The full story is available with the BBC.

 

Agreement between BBC and ARG-Tech

Posted by chris on October 11, 2017

The Centre for Argument Technology (ARG-tech) at the University of Dundee has signed an agreement with the BBC to deliver a suite of argument technology to be piloted in conjunction with BBC programming: a special edition of the Moral Maze on BBC Radio 4 broadcast at 8pm on 11 Oct 2017 and repeated on 14 Oct; a one-off TV debate hosted by Anne Robinson and broadcast at 9pm on Monday 16 Oct on BBC2, and a further episode of the Moral Maze from the BBC Archive, all tackling the issue of abortion on the occasion this month of the 50th anniversary of the Abortion Act in the UK.

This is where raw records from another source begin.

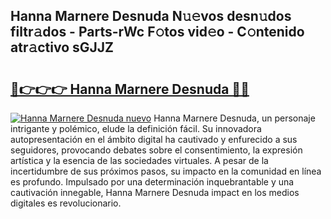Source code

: ## Hanna Marnere Desnuda N𝚞𝚎vos desn𝚞dos filtr𝚊dos - Parts-rWc F𝚘tos vid𝚎o - C𝚘ntenido atr𝚊ctivo sGJJZ

# <h2><a href="http://mbe6ug.tromn.icu/?c=Hanna+Marnere+Desnuda">🔗👉👉👉 Hanna Marnere Desnuda 🔗🔗</a></h2>

[![Hanna Marnere Desnuda nuevo](https://i.imgur.com/pEAQMta.gif)](http://mbe6ug.tromn.icu/?c=Hanna+Marnere+Desnuda)
Hanna Marnere Desnuda, un personaje intrigante y polémico, elude la definición fácil. Su innovadora autopresentación en el ámbito digital ha cautivado y enfurecido a sus seguidores, provocando debates sobre el consentimiento, la expresión artística y la esencia de las sociedades virtuales. A pesar de la incertidumbre de sus próximos pasos, su impacto en la comunidad en línea es profundo. Impulsado por una determinación inquebrantable y una cautivación innegable, Hanna Marnere Desnuda impact en los medios digitales es revolucionario.
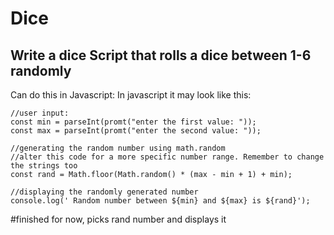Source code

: # Dice 
## Write a dice Script that rolls a dice between 1-6 randomly

Can do this in Javascript: In javascript it may look like this:

    //user input:
    const min = parseInt(promt("enter the first value: "));
    const max = parseInt(promt("enter the second value: "));
    
    //generating the random number using math.random 
    //alter this code for a more specific number range. Remember to change the strings too
    const rand = Math.floor(Math.random() * (max - min + 1) + min);
    
    //displaying the randomly generated number
    console.log(' Random number between ${min} and ${max} is ${rand}');
  
  
  #finished for now, picks rand number and displays it


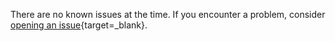 There are no known issues at the time.
If you encounter a problem, consider [opening an issue](https://github.com/gpauloski/llm-pytorch/issues){target=_blank}.
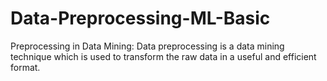 # Data-Preprocessing-ML-Basic
Preprocessing in Data Mining:  Data preprocessing is a data mining technique which is used to transform the raw data in a useful and efficient format. 
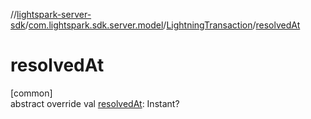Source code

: //[lightspark-server-sdk](../../../index.md)/[com.lightspark.sdk.server.model](../index.md)/[LightningTransaction](index.md)/[resolvedAt](resolved-at.md)

# resolvedAt

[common]\
abstract override val [resolvedAt](resolved-at.md): Instant?
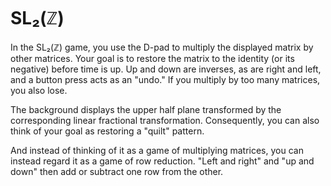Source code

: # SL₂(ℤ)

In the SL₂(ℤ) game, you use the D-pad to multiply the displayed matrix
by other matrices.  Your goal is to restore the matrix to the identity
(or its negative) before time is up.  Up and down are inverses, as are
right and left, and a button press acts as an "undo."  If you multiply
by too many matrices, you also lose.

The background displays the upper half plane transformed by the
corresponding linear fractional transformation.  Consequently, you can
also think of your goal as restoring a "quilt" pattern.

And instead of thinking of it as a game of multiplying matrices, you
can instead regard it as a game of row reduction.  "Left and right"
and "up and down" then add or subtract one row from the other.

Following a decade of collaboration between ARG-tech and BBC Radio 4’s Moral Maze, this new agreement will see funding of work to prepare three exciting new argument technology applications. First, a set of argument analytics to be published on the Moral Maze website will give audiences an insight into the debate, and a web page on BBC Radio 4 will use them to offer tips on how to improve their own arguments. We will also be livetweeting some of the analytics as the programmes are aired. Second, BBC Taster will host ‘Test Your Argument’ for users to try their hand at building better arguments. And third, ARG-tech will host ‘Debater,’ a system that allows users to take on the role of the chair of the Moral Maze and recreate their own new debates. For more information, check out an article commissioned by the BBC as a part of their Expert Network (at www.bbc.co.uk/news/technology-41010848) and ARG-tech’s own site at www.arg.tech.

Jean Wagemans Visiting

Posted by Elaine McIntyre on September 16, 2017

Our collaboration with Jean Wagemans of UVA continues and during his recent visit to ARGtech he also gave a talk ‘A factorial approach to argument classifaction’. Jean is currently working as a senior researcher at the Amsterdam Centre for Language and Communication (ACLC) of the same university. He is a co-author of the Handbook of Argumentation Theory and has published articles on classical dialectic and rhetoric, pragma-dialectics, and the characteristics of scientific argumentation. Find out more http://uva.academia.edu/jeanhmwagemans.

1st Workshop on XCI

Posted by Elaine McIntyre on September 4, 2017

The first XCI2017 workshop co-organised by Chris Reed and Martin Peirera Ferina took place in early September during the INLG2017. The multidisciplinary event saw scientists from philosophy, computatinal linguistic and computer science take part generating an interesting and fruitful discussion. In addition to four presentations, we had an invited talk by Jose Alonso, a well-known researcher in the field of Computational Intelligence. We are delighted that the work concluded with a commitment from all participants to work together in this new and challenging area in the development of Artificial Intelligence.

 

New ARG-tech EPSRC funding

Posted by chris on August 1, 2017

Alison has recently secured funding from EPSRC on “Example-driven machine human collaboration in mathematics”, and work has now begun. In this project she will build on investigations into example-use in mathematics, and employ third party model generators, to design and build a system which can interface to online mathematical conversations. This will draw together theories of argumentation, automated reasoning systems, and ethnographical, cognitive and philosophical studies of how people do mathematics. The prototype system will be evaluated by running it on mathematical conversations in real-time, and seeing, by a variety of measures, whether mathematicians regard it as useful, and whether they are prepared to interact directly with it. The project (EP/P017320/1) will run from May, 2017 – October, 2018.

Congratulations to Dr Janier

Posted by chris on June 9, 2017

Many congratulations to Mathilde Janier, who today successfully defended her PhD thesis on Dialogical Dynamics and Argumentative Structures in Dispute Mediation Discourse. She was examined by Prof. Thomas Gordon from the University of Potsdam and Fraunhofer FOKUS, and by Dr. Alison Pease from Dundee.